Building an index¶
Nixiesearch index is a searchable group of documents sharing the same structure.
To add a set of documents to an index, you need to perform two steps:
- define an index mapping in a config file. Nixiesearch is a strongly-typed document storage system, so dynamic mapping is not supported.
- write documents to the index, either with push-based REST API or with pull-based stream ingestion.
Note
Dynamic mapping in most search engines is considered an anti-pattern: the engine cannot correctly guess how are you going to query documents, so by default all fields are marked as searchable, facetable, filterable and suggestable. This results in slow ingestion throughput and huge index size.
Index mapping¶
To define an index mapping, you need to add an index-specific block to the schema
section of the configuration file:
schema:
my-first-index:
fields:
title:
type: text
search:
type: lexical
language: en
price:
type: float
filter: true
In the example above we defined an index my-first-index
with two fields title and price. Index is stored on disk by default.
Each field definition in a static mapping has two groups of settings:
- Field type specific parameters - like how it's going to be searched for text fields.
- Global parameters - is this field filterable, facetable and sortable.
Go to the mapping reference section for more details on all parameters.
Writing documents to an index¶
Internally Nixiesearch implements a pull-based indexing - the service itself asks for a next chunk of documents from an upstream source.
For convenience, Nixiesearch can emulate a push-based approach via REST API - your app should send a payload with documents and wait for an acknowledgement.
Starting Nixiesearch¶
Nixiesearch has multiple ways of running indexing:
- Offline indexing. Useful when performing full reindexing from static document source, like from a set of files, or from Kafka topic.
- Online indexing. For folks who got used to Elasticsearch with REST API.
For the sake of simplicity we can start Nixiesearch in a standalone mode, which bundles both searcher and indexer in a single process with a shared REST API.
docker run -it nixiesearch/nixiesearch:latest standalone --config /path/to/conf.yml
Note
Standalone mode is intended for small-scale local deployments and developer environments, not for a production use. If you plan to use Nixiesearch with real customer traffic, consider using a distributed deployment with S3-based storage.
Indexing REST API¶
Each Nixiesearch index has an _index
REST endpoint where you can HTTP PUT your documents to.
This endpoint expects a JSON payload in one of the following formats:
- JSON object: just a single document.
- JSON array of objects: a batch of documents.
- JSON-Line array of objects: also a batch of documents, but simpler wire format.
For example, writing a single document to an dev
index can be done with a cURL command:
curl -XPUT -d '{"title": "hello", "color": ["red"], "meta": {"sku":"a123"}}'\
http://localhost:8080/dev/_index
Warning
As Nixiesearch deliberately has no indexing queue, it asynchronously blocks the response till all the documents in the submitted batch were indexed.

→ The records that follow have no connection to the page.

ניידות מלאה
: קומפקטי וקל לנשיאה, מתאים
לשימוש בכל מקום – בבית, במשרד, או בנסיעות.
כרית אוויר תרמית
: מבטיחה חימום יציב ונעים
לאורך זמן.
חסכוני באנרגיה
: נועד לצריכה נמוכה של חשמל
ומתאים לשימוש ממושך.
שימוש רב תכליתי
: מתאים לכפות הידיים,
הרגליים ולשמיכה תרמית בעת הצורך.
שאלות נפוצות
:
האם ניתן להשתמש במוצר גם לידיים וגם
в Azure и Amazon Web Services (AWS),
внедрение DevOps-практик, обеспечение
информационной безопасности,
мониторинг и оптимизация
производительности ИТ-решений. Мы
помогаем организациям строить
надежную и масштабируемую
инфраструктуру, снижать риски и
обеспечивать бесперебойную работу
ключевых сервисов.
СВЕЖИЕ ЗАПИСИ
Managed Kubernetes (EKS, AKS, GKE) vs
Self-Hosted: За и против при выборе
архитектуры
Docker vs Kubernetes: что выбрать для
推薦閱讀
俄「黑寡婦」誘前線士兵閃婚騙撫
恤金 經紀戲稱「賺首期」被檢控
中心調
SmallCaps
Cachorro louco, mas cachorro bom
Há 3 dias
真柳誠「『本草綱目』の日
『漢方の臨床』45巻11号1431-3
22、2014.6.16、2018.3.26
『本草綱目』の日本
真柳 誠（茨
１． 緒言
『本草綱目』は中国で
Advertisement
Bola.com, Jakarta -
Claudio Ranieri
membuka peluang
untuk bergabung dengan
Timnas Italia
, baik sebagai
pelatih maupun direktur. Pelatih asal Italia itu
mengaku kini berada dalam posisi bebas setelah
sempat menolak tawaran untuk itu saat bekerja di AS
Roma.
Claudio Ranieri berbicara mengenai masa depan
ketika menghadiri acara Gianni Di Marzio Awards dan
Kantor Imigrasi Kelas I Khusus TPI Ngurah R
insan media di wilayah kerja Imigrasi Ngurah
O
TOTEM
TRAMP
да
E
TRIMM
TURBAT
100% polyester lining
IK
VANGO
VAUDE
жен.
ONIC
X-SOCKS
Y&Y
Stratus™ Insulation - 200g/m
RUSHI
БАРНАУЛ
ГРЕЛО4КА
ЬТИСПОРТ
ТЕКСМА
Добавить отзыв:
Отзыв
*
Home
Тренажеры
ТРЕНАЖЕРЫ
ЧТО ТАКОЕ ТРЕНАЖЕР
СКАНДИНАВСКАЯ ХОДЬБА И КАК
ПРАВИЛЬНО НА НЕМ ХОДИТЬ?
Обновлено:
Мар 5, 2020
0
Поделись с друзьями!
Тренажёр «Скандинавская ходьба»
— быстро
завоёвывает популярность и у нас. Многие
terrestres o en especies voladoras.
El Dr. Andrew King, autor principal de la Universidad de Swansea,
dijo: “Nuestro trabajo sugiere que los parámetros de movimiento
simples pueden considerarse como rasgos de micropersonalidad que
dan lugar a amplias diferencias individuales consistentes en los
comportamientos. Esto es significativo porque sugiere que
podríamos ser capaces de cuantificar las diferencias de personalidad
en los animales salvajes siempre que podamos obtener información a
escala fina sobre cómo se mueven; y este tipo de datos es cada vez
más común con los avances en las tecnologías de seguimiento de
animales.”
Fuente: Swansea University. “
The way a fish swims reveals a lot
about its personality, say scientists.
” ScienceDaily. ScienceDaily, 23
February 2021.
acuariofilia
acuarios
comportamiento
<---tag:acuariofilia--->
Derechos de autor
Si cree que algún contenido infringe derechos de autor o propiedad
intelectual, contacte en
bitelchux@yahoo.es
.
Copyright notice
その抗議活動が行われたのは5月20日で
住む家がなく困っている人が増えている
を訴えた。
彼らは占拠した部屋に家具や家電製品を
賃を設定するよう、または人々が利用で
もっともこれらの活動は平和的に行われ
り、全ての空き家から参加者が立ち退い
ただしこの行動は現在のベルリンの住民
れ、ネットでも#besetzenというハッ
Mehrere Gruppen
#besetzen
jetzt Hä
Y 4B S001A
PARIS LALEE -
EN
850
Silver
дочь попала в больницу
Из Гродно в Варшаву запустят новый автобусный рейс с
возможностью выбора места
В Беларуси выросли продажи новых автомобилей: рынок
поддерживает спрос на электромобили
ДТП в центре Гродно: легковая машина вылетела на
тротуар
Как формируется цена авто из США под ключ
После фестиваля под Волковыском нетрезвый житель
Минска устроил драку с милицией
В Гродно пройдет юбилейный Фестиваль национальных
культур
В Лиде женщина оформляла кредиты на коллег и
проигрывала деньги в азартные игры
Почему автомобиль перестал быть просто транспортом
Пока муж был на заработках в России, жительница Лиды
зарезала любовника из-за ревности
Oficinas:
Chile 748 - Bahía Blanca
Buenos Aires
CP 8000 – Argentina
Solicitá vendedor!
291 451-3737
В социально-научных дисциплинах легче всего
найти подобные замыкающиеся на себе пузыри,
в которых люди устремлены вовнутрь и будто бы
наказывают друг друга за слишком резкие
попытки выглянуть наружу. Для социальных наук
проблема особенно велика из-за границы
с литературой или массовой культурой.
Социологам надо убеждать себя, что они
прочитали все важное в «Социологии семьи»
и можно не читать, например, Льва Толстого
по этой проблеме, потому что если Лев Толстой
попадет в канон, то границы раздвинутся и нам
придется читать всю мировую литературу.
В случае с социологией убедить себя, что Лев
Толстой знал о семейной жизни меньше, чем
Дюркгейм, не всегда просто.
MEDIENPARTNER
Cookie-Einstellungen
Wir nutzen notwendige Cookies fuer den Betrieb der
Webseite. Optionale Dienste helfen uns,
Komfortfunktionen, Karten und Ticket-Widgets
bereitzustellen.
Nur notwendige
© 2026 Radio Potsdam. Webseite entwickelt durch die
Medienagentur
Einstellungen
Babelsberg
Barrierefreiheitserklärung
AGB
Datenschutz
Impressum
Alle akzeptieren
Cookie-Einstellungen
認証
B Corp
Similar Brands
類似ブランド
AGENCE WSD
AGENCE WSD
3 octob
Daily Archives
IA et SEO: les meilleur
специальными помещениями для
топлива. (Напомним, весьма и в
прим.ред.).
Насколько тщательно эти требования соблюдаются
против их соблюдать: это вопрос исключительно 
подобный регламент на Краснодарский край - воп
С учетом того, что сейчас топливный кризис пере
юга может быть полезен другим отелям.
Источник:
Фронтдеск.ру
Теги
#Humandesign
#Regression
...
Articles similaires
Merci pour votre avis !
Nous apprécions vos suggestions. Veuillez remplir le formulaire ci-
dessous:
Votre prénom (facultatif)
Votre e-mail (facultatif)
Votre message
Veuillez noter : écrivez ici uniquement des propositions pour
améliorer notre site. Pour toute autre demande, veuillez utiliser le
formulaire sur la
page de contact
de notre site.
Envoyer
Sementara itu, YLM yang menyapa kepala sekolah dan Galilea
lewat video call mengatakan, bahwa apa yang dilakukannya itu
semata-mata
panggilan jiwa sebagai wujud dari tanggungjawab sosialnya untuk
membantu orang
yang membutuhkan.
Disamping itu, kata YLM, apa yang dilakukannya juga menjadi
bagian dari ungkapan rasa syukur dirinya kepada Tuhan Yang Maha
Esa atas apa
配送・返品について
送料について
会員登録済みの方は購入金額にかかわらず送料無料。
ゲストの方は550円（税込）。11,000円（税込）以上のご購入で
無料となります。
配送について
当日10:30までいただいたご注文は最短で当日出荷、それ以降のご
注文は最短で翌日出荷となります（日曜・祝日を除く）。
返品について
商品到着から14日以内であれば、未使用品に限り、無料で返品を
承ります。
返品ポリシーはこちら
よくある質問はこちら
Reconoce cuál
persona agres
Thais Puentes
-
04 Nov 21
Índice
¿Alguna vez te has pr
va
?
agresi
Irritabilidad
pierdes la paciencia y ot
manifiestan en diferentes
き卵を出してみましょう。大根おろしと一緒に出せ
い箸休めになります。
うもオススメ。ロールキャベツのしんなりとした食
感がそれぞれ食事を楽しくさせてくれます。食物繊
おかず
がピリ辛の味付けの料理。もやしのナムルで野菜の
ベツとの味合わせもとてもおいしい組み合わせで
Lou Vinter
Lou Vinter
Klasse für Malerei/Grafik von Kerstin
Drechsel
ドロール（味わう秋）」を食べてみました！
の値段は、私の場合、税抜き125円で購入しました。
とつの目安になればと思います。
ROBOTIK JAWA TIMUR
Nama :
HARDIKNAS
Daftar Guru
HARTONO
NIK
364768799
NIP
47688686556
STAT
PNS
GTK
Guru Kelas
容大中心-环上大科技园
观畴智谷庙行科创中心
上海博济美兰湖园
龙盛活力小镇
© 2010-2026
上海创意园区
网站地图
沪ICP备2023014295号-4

You should avoid doing HTTP PUT's with too large payloads and instead split them into smaller batches of 100-500 documents.
Note
To have proper back-pressure mechanism, prefer using a pull-based indexing with Apache Kafka or with offline file-based ingestion.
Streaming document indexing¶
With pull-based streaming indexing supported natively, it becomes trivial to implement these typical scenarios:
- Batch full re-indexing: take all documents from a datasource and periodically re-build index from scratch.
- Distributed journal as a single source of truth: use Kafka compacted topics as a view over last versions of documents, with real-time updates.
- Large dataset import: import a complete set of documents from local/S3 files, maintaining optimal throughput and batching.
Nixiesearch supports Apache Kafka, AWS S3 (and also compatible object stores) and local files as a source of documents for indexing.
If you have your dataset in a JSON file, instead of making HTTP PUT with very large payload using REST API, you can invoke a nixiesearch index
sub-command to perform streaming indexing in a separate process:
docker run -i -t -v <your-local-dir>:/data nixiesearch/nixiesearch:latest index file\
--config /data/conf.yml --index <index name> --url file:///data/docs.json
Where <your-local-dir>
is a directory containing the conf.yml
config file and a docs.json
with documents for indexing. See index CLI reference and Supported URL formats for more details.